Today a friend called saying she had an injury and needed to see her doctor. At the clinic I met someone I knew when I was a youth minister some years back. This woman, a mother of one of the youth, despite suffering from a debilitating illness and being poor, was and is a very giving person. In our conversation in the waiting room she told me the story how she drove by a disabled homeless man and felt compelled to drive around the block to help the person. She gave him some food she had in the car and the little money she had on her. The man took her hand in thanks and their eyes met. She felt a feeling she had never experienced. She felt something happened to her at that moment that changed her life.
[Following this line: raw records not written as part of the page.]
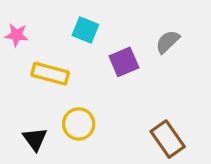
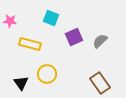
gray semicircle: (168, 42) -> (100, 41), moved

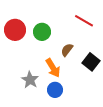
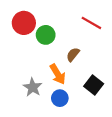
red circle: (15, 30) -> (24, 23), moved
black square: (91, 62) -> (94, 85), moved

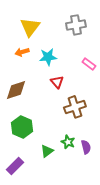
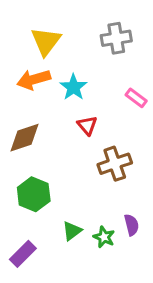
orange arrow: (22, 52) -> (34, 80), size x1.5
cyan star: (48, 57) -> (73, 87), turned -30
green star: (68, 142) -> (104, 237), moved

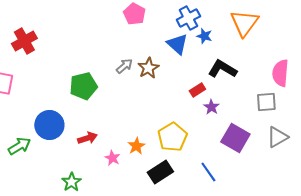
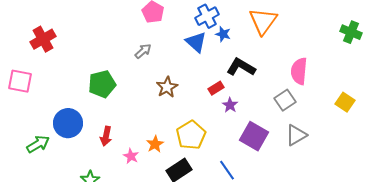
gray arrow: (124, 66) -> (143, 51), moved
brown star: (148, 68) -> (167, 87), moved
gray square: (266, 102) -> (285, 100), turned -30
red arrow: (87, 138) -> (106, 136), turned 120

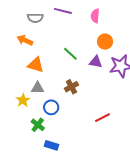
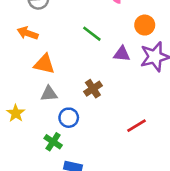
orange circle: (105, 42) -> (145, 25), moved
green line: (70, 54) -> (92, 34), moved
yellow star: (23, 100) -> (16, 113), moved

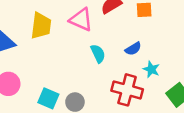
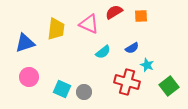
cyan semicircle: (98, 54) -> (103, 52), turned 77

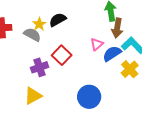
After she went to her appointment and I was still waiting for my other friend, I started to read an article on Evangelization by Father Moreno S.J., one of the Jesuit Martyrs of El Salvador. He uses this same parable of the Samaritan to explain the meaning of solidarity. The ‘priest’ and Levite saw the man in the road but their way of looking was not enough for them to stop. The Samaritan saw the injured man, he explains, in a compassionate way; he identified with the pain and passion of the suffering man. By his way of seeing with the eyes of compassion he was compelled to be in solidarity with the injured person and to assist him. Father Moreno S.J., who gave his own life in solidarity with the poor of El Salvador, says this solidarity with the poor and suffering is at the heart of evangelization.

This afternoon working in the gardens around my house, I kept thinking about these experiences and this article. Coming into the house I tried to find an electronic copy of the article, even contacting a Jesuit from El Salvador. The article I read is in a paperback book that is in a library book that is past due. I have not found one yet but when I do or make one, I will put it on the Featured Articles.

Concepts like “preferential option for the poor”, solidarity and evangelization are, like seeds planted in the garden, beginning to take root in my life and grow in the garden of everyday life.